▶ [Selected extract]
start
Jack Benny Comedy Classics (Artists and Models/Man About Town) (Blu-ray Review)

  • Reviewed by: Dennis Seuling
  • Review Date: Mar 19, 2026
  • Format: Blu-ray Disc
Jack Benny Comedy Classics (Artists and Models/Man About Town) (Blu-ray Review)

Director

Raoul Walsh/Mark Sandrich

Release Date(s)

1937/1939 (March 17, 2026)

Studio(s)

Paramount Pictures (Kino Lorber Studio Classics)
  • Film/Program Grade: See Below
  • Video Grade: See Below
  • Audio Grade: See Below
  • Extras Grade: B
  • Overall Grade: B+

Review

Jack Benny was once one of the most popular entertainers in America. He started in vaudeville and scored his greatest triumph in radio on a show that bore his name and ran from 1932 through 1955. Television beckoned in 1949 and The Jack Benny Program ran on TV until 1965. Benny was featured in movies from 1929 into the 1940s, among them Artists and Models and Man About Town, pictures that blended music and comedy. Both films are now available on the Blu-ray release Jack Benny Comedy Classics.

In Artists and Models, Benny plays advertising agency head Mac Brewster. Mac has been appointed chairman of the Artists and Models Ball and must select a queen for the event. Mac’s struggling business is saved by a million-dollar ad campaign assignment from Alan Townsend (Richard Arlen), the head of Townsend Silver. Mac promises to make the next queen of the ball the “Townsend Silver Girl.” Mac plans to fix the contest so his professional model girlfriend Paula (Ida Lupino) is crowned queen, but then learns Townsend wants the winner to be a member of the social register.

Determined to be named queen, Paula changes her name to fool Townsend into thinking she’s a debutante and they end up falling in love. Mac meets socialite Cynthia Wentworth (Gail Patrick) and tells her the fix is in for her to be named queen of the ball. He winds up promising to announce his engagement to both Paula and Cynthia at the ball.
end
▶ [What needs to be done] According to the Blu-ray review, which years did Jack Benny's radio show run? The records are drawn from a separate source.

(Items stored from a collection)
start
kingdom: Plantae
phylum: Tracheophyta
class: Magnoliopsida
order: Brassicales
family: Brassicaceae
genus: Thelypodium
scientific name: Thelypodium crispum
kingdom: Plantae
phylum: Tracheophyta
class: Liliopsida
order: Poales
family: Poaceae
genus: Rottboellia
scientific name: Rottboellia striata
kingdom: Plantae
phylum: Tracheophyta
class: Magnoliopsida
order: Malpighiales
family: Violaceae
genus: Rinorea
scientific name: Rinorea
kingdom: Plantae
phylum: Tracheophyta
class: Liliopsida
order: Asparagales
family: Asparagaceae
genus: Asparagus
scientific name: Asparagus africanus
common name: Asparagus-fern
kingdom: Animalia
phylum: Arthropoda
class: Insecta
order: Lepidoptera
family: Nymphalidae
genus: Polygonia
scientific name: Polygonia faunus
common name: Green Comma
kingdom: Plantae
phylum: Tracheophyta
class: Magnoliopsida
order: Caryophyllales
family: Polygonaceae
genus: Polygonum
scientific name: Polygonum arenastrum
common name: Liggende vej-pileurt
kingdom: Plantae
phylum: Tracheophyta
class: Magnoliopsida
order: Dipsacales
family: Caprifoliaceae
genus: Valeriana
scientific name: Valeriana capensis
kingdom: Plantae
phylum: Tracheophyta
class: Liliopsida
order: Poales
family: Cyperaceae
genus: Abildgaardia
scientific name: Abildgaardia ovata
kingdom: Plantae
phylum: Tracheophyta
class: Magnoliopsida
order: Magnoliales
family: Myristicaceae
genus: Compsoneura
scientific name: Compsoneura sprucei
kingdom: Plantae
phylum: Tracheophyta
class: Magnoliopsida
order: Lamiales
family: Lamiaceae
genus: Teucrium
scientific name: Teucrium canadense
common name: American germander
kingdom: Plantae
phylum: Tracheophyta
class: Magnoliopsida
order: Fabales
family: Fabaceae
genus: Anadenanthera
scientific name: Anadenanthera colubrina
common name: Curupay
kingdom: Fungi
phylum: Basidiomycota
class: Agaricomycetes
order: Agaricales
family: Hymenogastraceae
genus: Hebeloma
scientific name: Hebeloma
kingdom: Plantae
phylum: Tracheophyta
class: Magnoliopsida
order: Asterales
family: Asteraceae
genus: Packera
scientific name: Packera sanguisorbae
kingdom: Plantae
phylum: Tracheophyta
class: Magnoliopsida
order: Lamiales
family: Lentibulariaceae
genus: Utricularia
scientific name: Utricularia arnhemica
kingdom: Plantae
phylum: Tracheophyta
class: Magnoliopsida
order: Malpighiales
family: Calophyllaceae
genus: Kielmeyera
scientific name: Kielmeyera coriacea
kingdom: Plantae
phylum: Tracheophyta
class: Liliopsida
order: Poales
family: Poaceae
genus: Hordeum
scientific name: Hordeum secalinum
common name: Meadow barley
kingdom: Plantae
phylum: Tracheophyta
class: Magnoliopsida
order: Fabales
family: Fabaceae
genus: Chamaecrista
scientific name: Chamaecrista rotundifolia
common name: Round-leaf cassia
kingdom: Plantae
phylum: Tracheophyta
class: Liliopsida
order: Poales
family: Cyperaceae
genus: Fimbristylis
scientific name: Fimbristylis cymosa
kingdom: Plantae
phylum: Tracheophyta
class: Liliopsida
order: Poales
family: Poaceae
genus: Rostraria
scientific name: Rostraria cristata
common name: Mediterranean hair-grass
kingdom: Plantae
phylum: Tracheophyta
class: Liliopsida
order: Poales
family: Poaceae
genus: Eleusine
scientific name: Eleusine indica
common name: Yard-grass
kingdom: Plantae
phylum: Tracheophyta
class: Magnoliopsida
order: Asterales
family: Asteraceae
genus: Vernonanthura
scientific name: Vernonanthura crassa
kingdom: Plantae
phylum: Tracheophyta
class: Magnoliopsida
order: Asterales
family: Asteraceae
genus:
end
▶ [Answer below] From 1932 through 1955.